TASK PROMPT.
In the data that follows, find each line containing "observed" and copy it.

INPUT DATA.
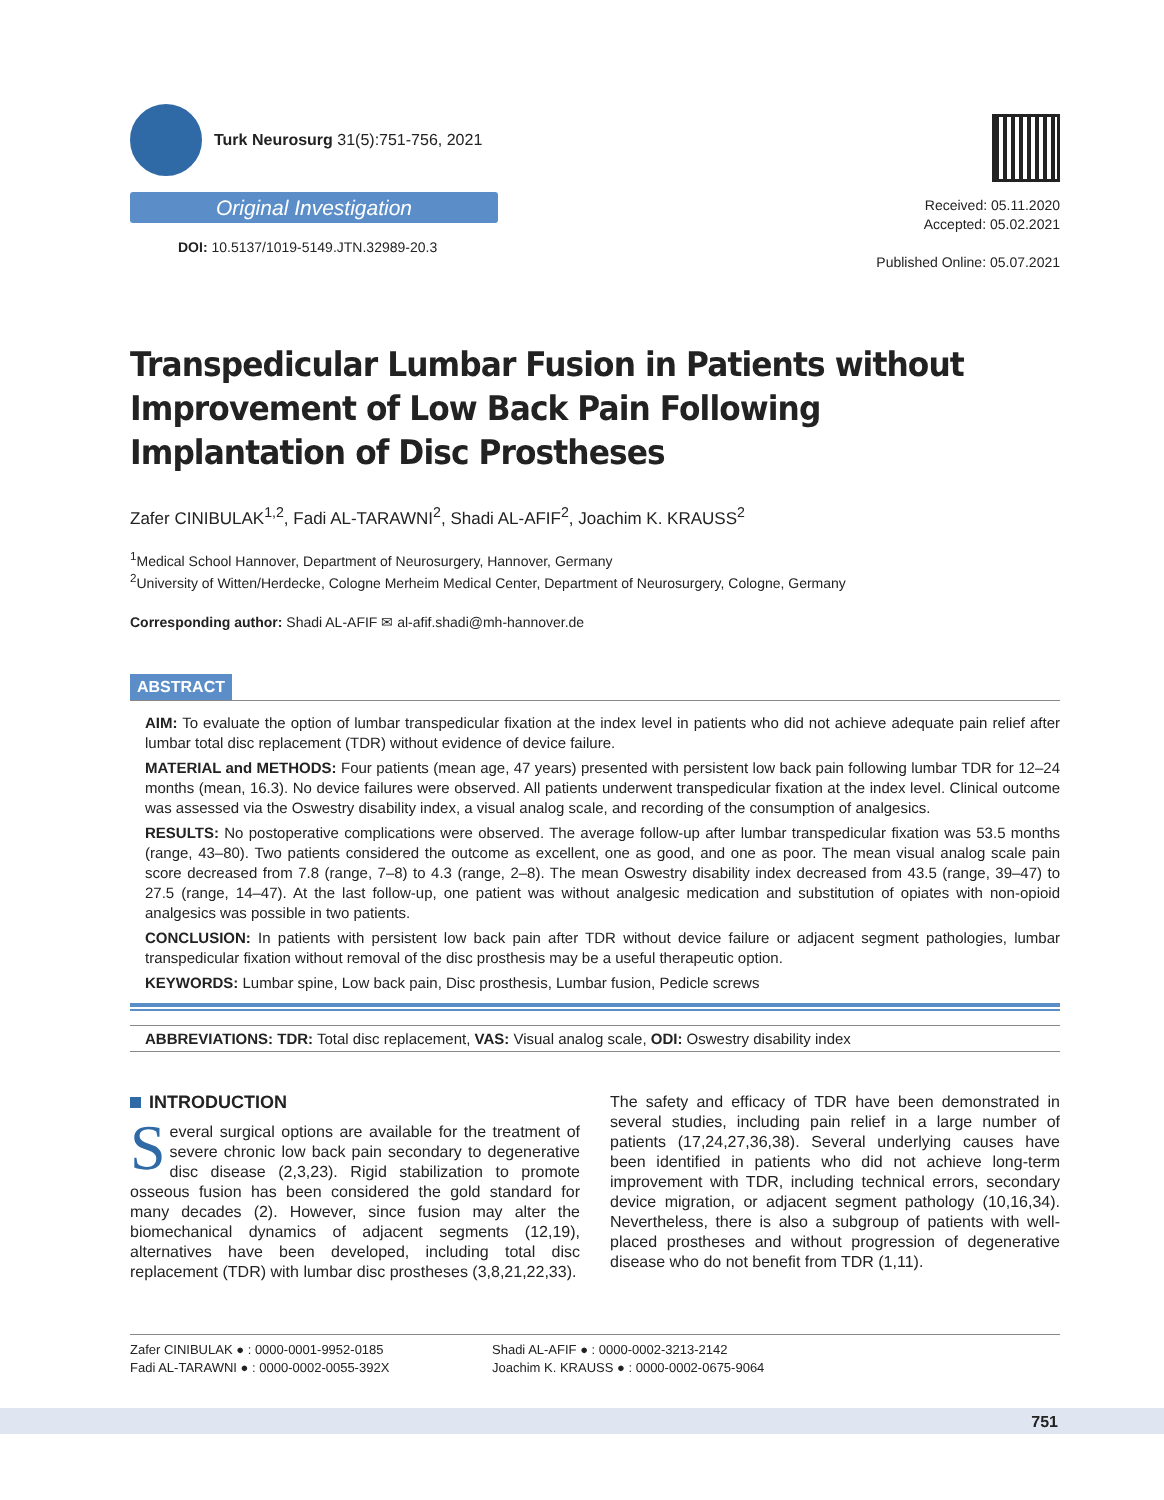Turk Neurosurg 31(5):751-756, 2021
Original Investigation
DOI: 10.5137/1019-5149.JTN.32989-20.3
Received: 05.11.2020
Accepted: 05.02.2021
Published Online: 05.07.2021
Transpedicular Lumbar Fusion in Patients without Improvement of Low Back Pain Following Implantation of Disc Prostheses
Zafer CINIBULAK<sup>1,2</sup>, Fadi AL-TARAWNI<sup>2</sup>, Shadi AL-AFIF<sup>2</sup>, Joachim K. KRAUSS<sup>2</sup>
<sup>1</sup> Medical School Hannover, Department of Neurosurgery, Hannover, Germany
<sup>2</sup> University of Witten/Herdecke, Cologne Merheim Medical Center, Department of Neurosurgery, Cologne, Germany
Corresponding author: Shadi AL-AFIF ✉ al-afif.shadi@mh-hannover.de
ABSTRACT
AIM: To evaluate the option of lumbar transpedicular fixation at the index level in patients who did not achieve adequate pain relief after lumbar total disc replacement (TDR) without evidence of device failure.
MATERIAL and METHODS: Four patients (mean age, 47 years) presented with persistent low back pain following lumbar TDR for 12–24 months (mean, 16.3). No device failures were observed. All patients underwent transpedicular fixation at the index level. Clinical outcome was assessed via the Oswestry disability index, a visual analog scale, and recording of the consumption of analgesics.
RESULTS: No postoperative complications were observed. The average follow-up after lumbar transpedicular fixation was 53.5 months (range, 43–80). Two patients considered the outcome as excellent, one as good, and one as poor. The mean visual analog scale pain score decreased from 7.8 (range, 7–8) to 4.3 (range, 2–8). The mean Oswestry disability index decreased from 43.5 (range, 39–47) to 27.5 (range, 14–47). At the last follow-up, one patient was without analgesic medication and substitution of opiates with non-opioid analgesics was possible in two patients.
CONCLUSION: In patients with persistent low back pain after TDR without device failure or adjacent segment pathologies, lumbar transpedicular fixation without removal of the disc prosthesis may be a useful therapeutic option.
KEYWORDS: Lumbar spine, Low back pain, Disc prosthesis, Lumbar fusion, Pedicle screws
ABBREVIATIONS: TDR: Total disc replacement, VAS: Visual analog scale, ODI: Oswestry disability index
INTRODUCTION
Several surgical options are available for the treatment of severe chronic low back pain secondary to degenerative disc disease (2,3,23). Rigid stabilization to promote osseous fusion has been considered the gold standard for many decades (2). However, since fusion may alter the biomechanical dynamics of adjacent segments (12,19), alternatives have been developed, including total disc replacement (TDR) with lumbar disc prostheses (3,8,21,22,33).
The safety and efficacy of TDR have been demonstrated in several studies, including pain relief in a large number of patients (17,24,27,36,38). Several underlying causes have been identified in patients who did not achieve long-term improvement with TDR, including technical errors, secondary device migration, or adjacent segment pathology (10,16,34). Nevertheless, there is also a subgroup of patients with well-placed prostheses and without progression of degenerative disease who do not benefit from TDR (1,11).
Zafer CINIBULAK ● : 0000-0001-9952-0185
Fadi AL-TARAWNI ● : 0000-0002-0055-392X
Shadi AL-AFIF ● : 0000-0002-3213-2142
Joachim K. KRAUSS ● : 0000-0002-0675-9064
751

REPLY.
MATERIAL and METHODS: Four patients (mean age, 47 years) presented with persistent low back pain following lumbar TDR for 12–24 months (mean, 16.3). No device failures were observed. All patients underwent transpedicular fixation at the index level. Clinical outcome was assessed via the Oswestry disability index, a visual analog scale, and recording of the consumption of analgesics.
RESULTS: No postoperative complications were observed. The average follow-up after lumbar transpedicular fixation was 53.5 months (range, 43–80). Two patients considered the outcome as excellent, one as good, and one as poor. The mean visual analog scale pain score decreased from 7.8 (range, 7–8) to 4.3 (range, 2–8). The mean Oswestry disability index decreased from 43.5 (range, 39–47) to 27.5 (range, 14–47). At the last follow-up, one patient was without analgesic medication and substitution of opiates with non-opioid analgesics was possible in two patients.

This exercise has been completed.